Netflix does not run their entire infrastructure on AWS. Final delivery of content still comes from OpenConnect (their own CDN). IOW, they migrated all of their non-CDN functions to AWS, but content delivery is still handled by OpenConnect appliances installed at key peering points within ISP networks.
I don't think this is Amazon's intention. AWS does not make its money from SMEs.
This is about courting developers. If Cloudflare is going to make it free to play with all their tools, and only start charging when usage becomes "real" then they have a good chance of winning over the dev community. AWS can't let that happen, because they know then the enterprise rot will start.
Some free tier quotas only last 12 months, others are indefinite. From the first paragraph of the linked article, they are removing the 12mo limit on the monthly free bandwidth allowance:
> Free data transfer out of CloudFront is no longer limited to the first 12 months. [..,] Free data transfer out from AWS Regions is also no longer limited to the first 12 months.
This is probably a savvy move in that it's basically a huge price break for small and mid-size enterprises (my CF bill could drop from like $3K to near zero). The big players with those $10K, $100K, or whatever per month won't get a significant cut here. But I'm also guessing that those small and mid-size customers are exactly Cloudflare's main sales funnel. Their entire existence is based on giving inexpensive power tools that can be configured instantly. Anyone spending >$10K/mo on egress is more likely already set on AWS as a strategic vendor, have a multi-year lock-in deal and are more likely using the pro-level tooling you can get in Cloudfront. They are far less likely to unwind a giant pile of infrastructure for small cost savings anyway.
Yes, it’s setup to be a very rude awakening due to how spiky bandwidth ends up being.
What’s interesting is they view this as a way to increase profits instead becoming slightly more competitive by reducing what they charge per TB of bandwidth.
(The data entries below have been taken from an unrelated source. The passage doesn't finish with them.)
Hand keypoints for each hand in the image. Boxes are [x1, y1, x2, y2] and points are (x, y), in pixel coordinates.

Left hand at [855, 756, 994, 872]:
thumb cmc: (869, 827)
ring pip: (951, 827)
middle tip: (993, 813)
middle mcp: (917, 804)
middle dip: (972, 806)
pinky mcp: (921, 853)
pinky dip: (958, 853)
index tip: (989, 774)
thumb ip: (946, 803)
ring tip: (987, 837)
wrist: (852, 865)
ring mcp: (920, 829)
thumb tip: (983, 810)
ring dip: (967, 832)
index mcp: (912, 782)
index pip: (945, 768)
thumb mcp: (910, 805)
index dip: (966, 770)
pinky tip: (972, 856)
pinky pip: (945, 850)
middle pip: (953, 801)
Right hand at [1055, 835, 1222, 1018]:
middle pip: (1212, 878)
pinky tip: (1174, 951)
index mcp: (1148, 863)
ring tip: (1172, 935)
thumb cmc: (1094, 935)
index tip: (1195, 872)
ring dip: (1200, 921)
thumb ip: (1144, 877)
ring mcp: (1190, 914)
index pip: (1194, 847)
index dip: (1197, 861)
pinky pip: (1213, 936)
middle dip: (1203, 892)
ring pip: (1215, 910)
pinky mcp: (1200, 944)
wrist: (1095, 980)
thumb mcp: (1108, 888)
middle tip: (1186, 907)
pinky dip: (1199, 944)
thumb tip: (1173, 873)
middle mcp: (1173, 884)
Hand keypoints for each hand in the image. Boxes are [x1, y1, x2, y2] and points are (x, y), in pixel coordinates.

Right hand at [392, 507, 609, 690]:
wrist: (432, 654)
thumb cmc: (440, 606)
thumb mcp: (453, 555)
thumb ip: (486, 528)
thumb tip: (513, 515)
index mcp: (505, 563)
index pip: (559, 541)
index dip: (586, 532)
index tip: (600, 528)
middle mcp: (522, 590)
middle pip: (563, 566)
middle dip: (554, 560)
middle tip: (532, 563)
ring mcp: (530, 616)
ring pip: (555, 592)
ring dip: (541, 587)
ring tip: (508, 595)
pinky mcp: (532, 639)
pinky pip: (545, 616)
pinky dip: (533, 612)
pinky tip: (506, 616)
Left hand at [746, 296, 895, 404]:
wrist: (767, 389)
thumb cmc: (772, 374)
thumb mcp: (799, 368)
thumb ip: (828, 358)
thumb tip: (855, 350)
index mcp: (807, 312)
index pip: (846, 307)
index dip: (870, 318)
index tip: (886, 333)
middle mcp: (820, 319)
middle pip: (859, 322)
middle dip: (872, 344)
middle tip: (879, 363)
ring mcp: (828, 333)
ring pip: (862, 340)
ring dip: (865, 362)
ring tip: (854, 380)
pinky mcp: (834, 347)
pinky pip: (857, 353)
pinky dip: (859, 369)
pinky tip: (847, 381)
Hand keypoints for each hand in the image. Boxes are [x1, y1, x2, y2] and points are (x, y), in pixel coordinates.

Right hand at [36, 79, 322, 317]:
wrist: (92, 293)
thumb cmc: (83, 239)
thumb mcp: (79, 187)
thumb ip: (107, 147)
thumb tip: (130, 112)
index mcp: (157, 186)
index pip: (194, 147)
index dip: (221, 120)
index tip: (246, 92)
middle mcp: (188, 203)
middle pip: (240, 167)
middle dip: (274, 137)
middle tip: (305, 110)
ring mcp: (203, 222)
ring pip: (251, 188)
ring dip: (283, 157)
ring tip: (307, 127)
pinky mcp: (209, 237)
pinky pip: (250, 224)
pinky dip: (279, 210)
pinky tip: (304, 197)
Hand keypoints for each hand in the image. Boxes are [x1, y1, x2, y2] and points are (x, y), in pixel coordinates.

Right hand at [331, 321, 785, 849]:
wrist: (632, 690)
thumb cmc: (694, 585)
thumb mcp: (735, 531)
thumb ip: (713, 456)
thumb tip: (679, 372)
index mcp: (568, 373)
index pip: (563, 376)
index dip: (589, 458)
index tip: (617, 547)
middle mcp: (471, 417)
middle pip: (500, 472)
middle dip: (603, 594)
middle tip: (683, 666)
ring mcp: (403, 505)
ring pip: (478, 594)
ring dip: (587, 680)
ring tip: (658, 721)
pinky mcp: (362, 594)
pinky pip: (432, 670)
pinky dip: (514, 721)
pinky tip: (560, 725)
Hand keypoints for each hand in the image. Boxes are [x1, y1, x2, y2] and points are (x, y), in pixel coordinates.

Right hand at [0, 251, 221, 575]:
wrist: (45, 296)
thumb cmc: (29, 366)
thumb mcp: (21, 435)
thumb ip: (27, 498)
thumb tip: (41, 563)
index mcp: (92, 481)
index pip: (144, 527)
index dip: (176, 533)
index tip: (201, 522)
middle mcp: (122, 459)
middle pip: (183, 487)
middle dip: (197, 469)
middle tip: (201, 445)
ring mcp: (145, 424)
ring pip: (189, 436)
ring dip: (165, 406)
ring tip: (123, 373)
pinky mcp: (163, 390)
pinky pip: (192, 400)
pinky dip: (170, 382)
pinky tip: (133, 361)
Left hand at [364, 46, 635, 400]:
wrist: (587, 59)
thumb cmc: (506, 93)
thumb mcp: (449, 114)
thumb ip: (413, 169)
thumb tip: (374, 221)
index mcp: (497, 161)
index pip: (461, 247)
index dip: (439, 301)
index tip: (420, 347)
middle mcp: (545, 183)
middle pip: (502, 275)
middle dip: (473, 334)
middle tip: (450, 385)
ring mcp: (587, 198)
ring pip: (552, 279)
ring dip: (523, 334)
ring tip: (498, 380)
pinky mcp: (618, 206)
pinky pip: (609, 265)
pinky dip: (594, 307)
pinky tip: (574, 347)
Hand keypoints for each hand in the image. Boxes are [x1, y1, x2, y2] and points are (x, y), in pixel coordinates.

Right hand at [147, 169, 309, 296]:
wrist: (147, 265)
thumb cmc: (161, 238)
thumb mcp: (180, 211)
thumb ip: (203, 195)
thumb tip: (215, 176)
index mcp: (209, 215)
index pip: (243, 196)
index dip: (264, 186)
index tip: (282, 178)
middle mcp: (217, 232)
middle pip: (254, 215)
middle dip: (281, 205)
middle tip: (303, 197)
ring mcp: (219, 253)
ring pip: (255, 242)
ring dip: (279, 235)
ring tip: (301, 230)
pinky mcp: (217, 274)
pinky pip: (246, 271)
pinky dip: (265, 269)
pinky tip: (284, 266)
You get more free GB but once you do they’re at the full original price. Busy sites won’t see any meaningful reduction in their bills, and smaller sites we’ll need to be mindful of this as they grow. Another way of looking at this is that they’re giving up the first $8.50/$85 of egress charges but only that first part — if you’re paying substantially more, that’s how much your bill is going down.
What it does do, however, is favor their CDN over the competition. If you use Cloudflare, Fastly, Akamai, etc. you used to pay roughly the same egress rate as a CloudFront customer, but now you hit the free tier limit 10 times faster.
That is what it looks like. This news post appears to mostly restate another post Amazon made describing the free tier changes a few days ago [1] which was already discussed on HN [2].